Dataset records
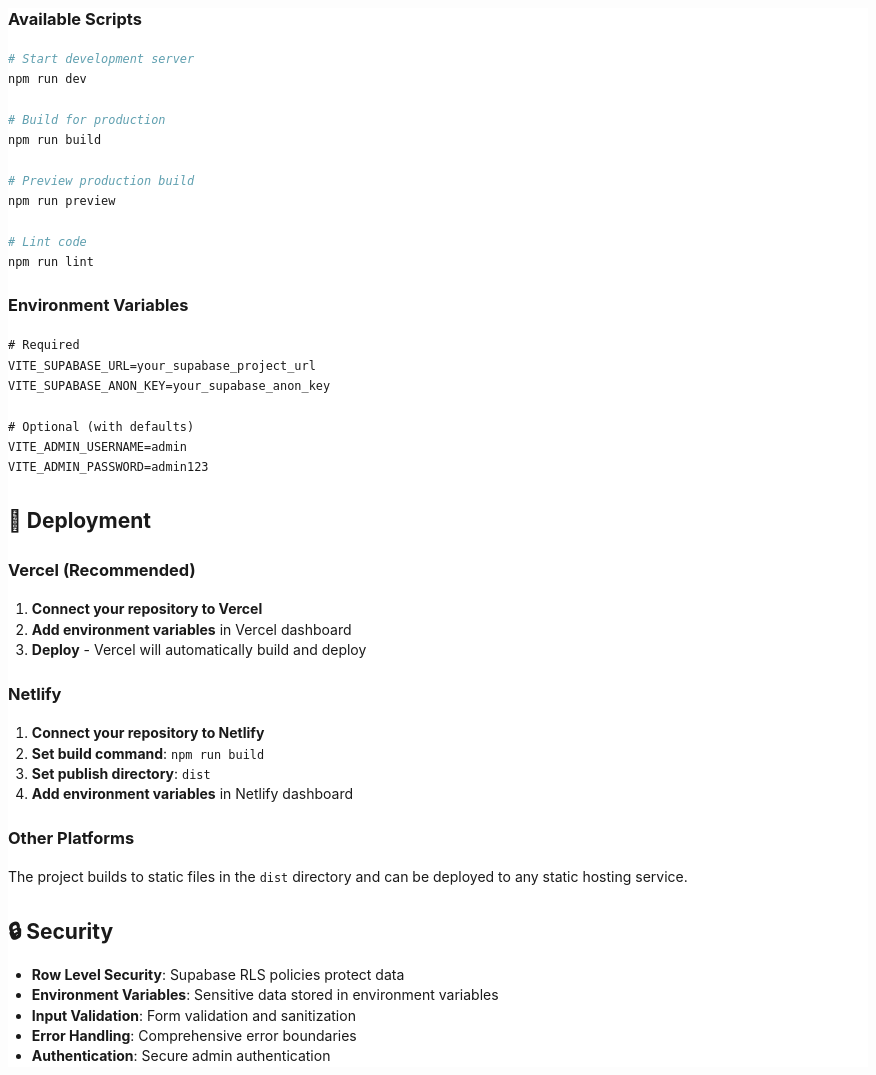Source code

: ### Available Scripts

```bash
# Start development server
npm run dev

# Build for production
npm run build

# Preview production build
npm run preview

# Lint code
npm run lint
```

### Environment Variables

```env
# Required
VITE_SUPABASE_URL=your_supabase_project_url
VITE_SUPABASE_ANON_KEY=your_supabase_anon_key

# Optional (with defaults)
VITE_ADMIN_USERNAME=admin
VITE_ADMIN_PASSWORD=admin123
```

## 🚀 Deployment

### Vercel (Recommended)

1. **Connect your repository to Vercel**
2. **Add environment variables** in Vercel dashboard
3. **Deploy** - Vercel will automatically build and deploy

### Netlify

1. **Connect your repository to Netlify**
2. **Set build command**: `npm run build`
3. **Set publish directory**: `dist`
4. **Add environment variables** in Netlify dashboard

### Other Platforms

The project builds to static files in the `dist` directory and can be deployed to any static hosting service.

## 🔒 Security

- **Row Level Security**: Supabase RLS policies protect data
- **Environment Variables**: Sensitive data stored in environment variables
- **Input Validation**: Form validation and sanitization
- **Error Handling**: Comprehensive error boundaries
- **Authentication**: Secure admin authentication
...
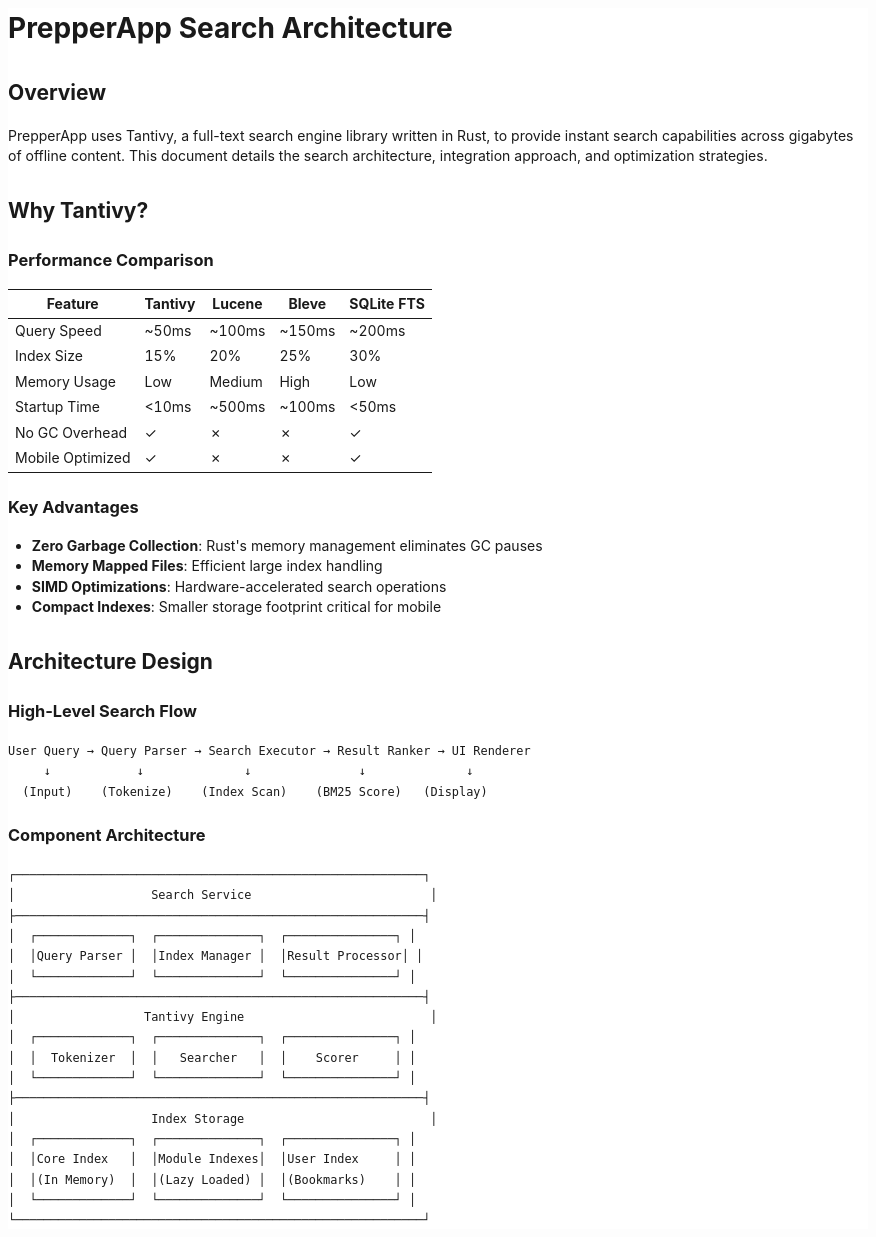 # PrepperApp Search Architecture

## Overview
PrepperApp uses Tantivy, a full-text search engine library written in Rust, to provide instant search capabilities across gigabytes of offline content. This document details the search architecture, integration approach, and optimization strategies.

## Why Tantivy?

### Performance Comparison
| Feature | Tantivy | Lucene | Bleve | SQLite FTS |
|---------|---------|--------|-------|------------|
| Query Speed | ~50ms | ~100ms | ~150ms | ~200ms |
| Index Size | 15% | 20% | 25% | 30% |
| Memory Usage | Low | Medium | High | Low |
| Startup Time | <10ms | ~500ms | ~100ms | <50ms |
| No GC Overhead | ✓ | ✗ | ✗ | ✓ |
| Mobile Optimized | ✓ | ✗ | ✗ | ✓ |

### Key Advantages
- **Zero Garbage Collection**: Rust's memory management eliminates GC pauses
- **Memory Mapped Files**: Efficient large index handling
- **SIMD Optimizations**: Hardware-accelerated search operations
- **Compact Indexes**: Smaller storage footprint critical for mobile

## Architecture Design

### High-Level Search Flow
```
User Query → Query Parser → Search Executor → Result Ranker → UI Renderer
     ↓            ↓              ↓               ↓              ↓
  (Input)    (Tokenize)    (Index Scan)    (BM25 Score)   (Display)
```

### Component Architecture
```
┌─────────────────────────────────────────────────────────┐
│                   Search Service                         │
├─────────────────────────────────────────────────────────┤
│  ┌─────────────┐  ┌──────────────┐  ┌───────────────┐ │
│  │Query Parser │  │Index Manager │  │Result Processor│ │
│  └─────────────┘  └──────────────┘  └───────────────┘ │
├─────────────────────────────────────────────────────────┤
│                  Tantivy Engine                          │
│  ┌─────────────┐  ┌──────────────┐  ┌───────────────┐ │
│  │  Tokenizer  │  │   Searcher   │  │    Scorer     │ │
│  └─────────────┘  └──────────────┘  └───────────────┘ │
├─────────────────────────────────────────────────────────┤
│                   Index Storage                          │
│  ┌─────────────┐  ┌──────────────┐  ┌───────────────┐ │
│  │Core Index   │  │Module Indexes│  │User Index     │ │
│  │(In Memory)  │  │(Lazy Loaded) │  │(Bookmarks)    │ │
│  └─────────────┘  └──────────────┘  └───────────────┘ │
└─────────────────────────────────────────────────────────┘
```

_Description of the task_.
Would you copy out each line of the records above where the word "dashboard" occurs?

_Response below_.
2. **Add environment variables** in Vercel dashboard
4. **Add environment variables** in Netlify dashboard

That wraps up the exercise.